## [YOUR OBJECTIVE]
Take the entries below and write them out exactly, with each picture removed.
· · · · · · ·
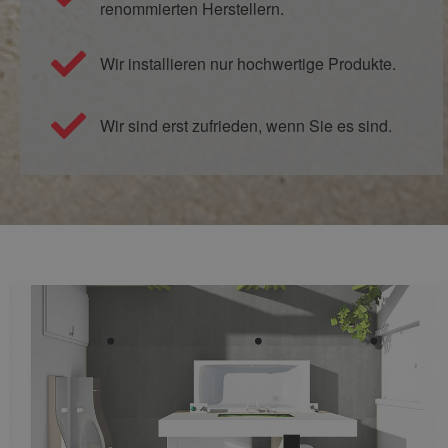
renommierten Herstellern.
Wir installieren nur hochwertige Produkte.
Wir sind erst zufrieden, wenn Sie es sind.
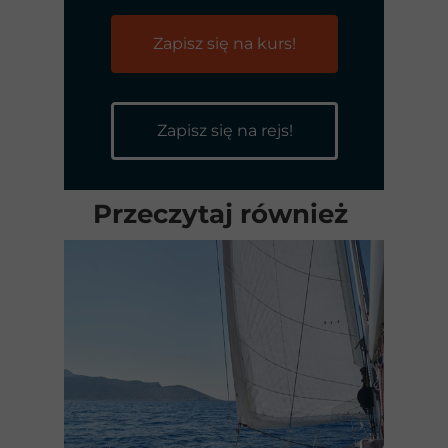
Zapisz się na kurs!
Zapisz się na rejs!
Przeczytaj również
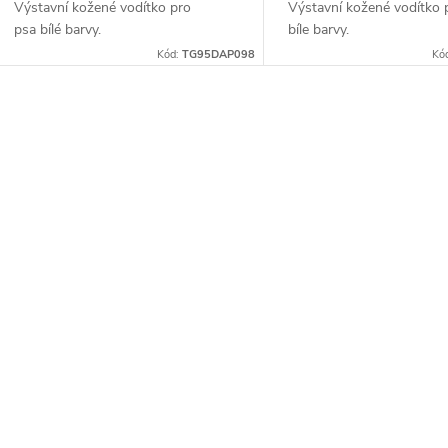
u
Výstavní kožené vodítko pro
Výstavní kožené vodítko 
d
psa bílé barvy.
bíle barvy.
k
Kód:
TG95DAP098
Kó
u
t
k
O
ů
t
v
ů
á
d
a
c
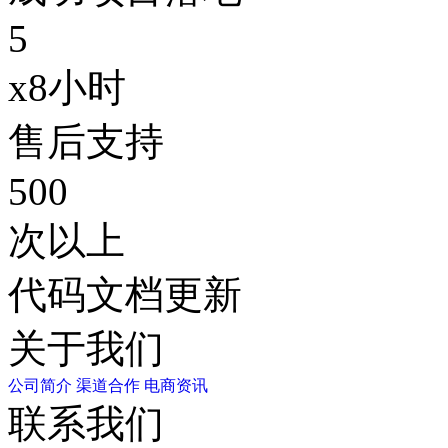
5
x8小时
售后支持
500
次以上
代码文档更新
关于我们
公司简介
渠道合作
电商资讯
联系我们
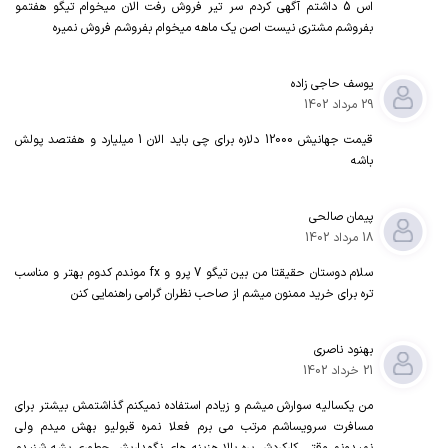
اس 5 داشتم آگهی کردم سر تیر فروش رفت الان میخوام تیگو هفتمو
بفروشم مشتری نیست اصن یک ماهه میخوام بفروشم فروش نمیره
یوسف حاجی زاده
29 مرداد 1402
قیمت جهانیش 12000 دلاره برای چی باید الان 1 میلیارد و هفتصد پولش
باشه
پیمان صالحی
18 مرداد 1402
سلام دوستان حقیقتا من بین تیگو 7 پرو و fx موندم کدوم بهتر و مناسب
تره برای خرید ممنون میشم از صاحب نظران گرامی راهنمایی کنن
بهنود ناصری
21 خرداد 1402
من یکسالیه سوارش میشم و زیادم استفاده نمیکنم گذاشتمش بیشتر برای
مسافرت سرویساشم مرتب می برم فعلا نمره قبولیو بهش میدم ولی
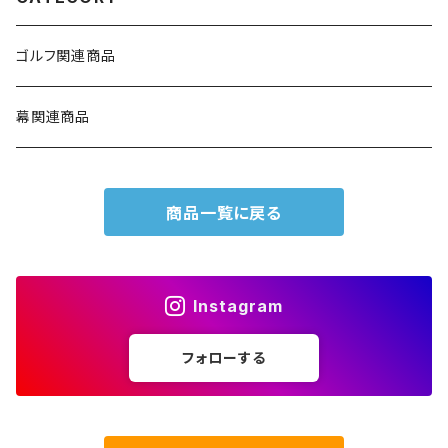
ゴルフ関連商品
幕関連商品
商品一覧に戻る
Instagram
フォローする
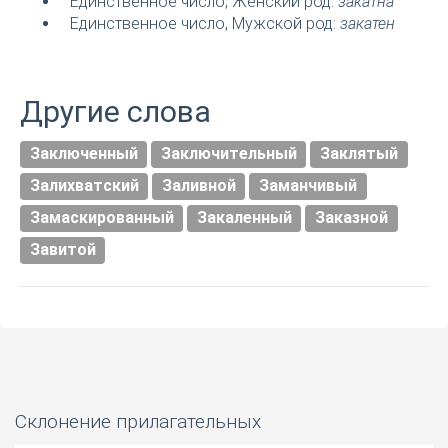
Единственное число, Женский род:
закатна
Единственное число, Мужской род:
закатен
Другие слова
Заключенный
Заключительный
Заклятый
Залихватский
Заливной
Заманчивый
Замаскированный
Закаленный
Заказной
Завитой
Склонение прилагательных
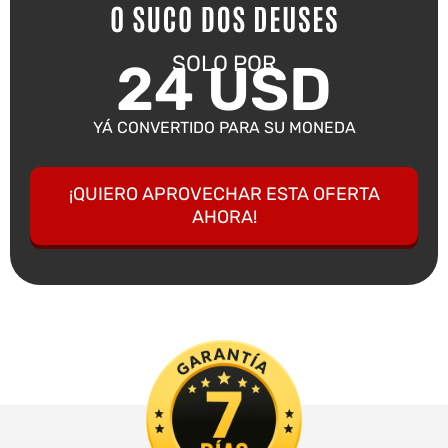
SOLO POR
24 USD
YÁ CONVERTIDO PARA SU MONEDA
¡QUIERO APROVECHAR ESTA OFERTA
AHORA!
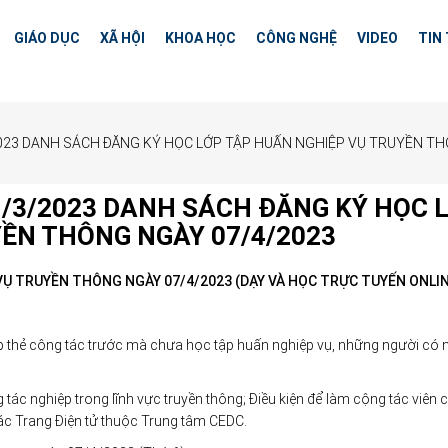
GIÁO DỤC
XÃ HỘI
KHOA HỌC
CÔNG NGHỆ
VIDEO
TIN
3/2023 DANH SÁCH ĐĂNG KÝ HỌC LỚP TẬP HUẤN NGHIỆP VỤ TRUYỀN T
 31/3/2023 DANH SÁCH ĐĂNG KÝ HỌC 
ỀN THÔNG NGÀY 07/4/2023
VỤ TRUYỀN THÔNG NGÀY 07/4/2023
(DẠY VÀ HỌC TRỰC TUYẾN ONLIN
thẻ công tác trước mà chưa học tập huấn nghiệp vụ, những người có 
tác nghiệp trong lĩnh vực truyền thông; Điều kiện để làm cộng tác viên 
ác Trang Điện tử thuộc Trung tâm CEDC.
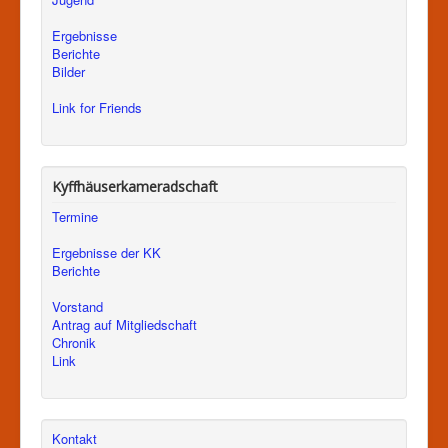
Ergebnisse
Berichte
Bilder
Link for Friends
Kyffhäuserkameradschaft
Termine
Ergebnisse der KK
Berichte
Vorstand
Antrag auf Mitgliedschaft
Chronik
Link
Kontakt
· · · · · · ·
## [RESPONSE AREA]
renommierten Herstellern.
Wir installieren nur hochwertige Produkte.
Wir sind erst zufrieden, wenn Sie es sind.
Zapisz się na kurs!
Zapisz się na rejs!
Przeczytaj również
u
Výstavní kožené vodítko pro
Výstavní kožené vodítko 
d
psa bílé barvy.
bíle barvy.
k
Kód:
TG95DAP098
Kó
u
t
k
O
ů
t
v
ů
á
d
a
c
5
x8小时
售后支持
500
次以上
代码文档更新
关于我们
公司简介
渠道合作
电商资讯
联系我们
اس 5 داشتم آگهی کردم سر تیر فروش رفت الان میخوام تیگو هفتمو
بفروشم مشتری نیست اصن یک ماهه میخوام بفروشم فروش نمیره
یوسف حاجی زاده
29 مرداد 1402
قیمت جهانیش 12000 دلاره برای چی باید الان 1 میلیارد و هفتصد پولش
باشه
پیمان صالحی
18 مرداد 1402
سلام دوستان حقیقتا من بین تیگو 7 پرو و fx موندم کدوم بهتر و مناسب
تره برای خرید ممنون میشم از صاحب نظران گرامی راهنمایی کنن
بهنود ناصری
21 خرداد 1402
من یکسالیه سوارش میشم و زیادم استفاده نمیکنم گذاشتمش بیشتر برای
مسافرت سرویساشم مرتب می برم فعلا نمره قبولیو بهش میدم ولی
ゴルフ関連商品
幕関連商品
商品一覧に戻る
Instagram
フォローする
Единственное число, Женский род:
закатна
Единственное число, Мужской род:
закатен
Другие слова
Заключенный
Заключительный
Заклятый
Залихватский
Заливной
Заманчивый
Замаскированный
Закаленный
Заказной
Завитой
Склонение прилагательных
SOLO POR
24 USD
YÁ CONVERTIDO PARA SU MONEDA
¡QUIERO APROVECHAR ESTA OFERTA
AHORA!
GIÁO DỤC
XÃ HỘI
KHOA HỌC
CÔNG NGHỆ
VIDEO
TIN
3/2023 DANH SÁCH ĐĂNG KÝ HỌC LỚP TẬP HUẤN NGHIỆP VỤ TRUYỀN T
 31/3/2023 DANH SÁCH ĐĂNG KÝ HỌC 
ỀN THÔNG NGÀY 07/4/2023
VỤ TRUYỀN THÔNG NGÀY 07/4/2023
(DẠY VÀ HỌC TRỰC TUYẾN ONLIN
thẻ công tác trước mà chưa học tập huấn nghiệp vụ, những người có 
tác nghiệp trong lĩnh vực truyền thông; Điều kiện để làm cộng tác viên 
ác Trang Điện tử thuộc Trung tâm CEDC.
Ergebnisse
Berichte
Bilder
Link for Friends
Kyffhäuserkameradschaft
Termine
Ergebnisse der KK
Berichte
Vorstand
Antrag auf Mitgliedschaft
Chronik
Link
Kontakt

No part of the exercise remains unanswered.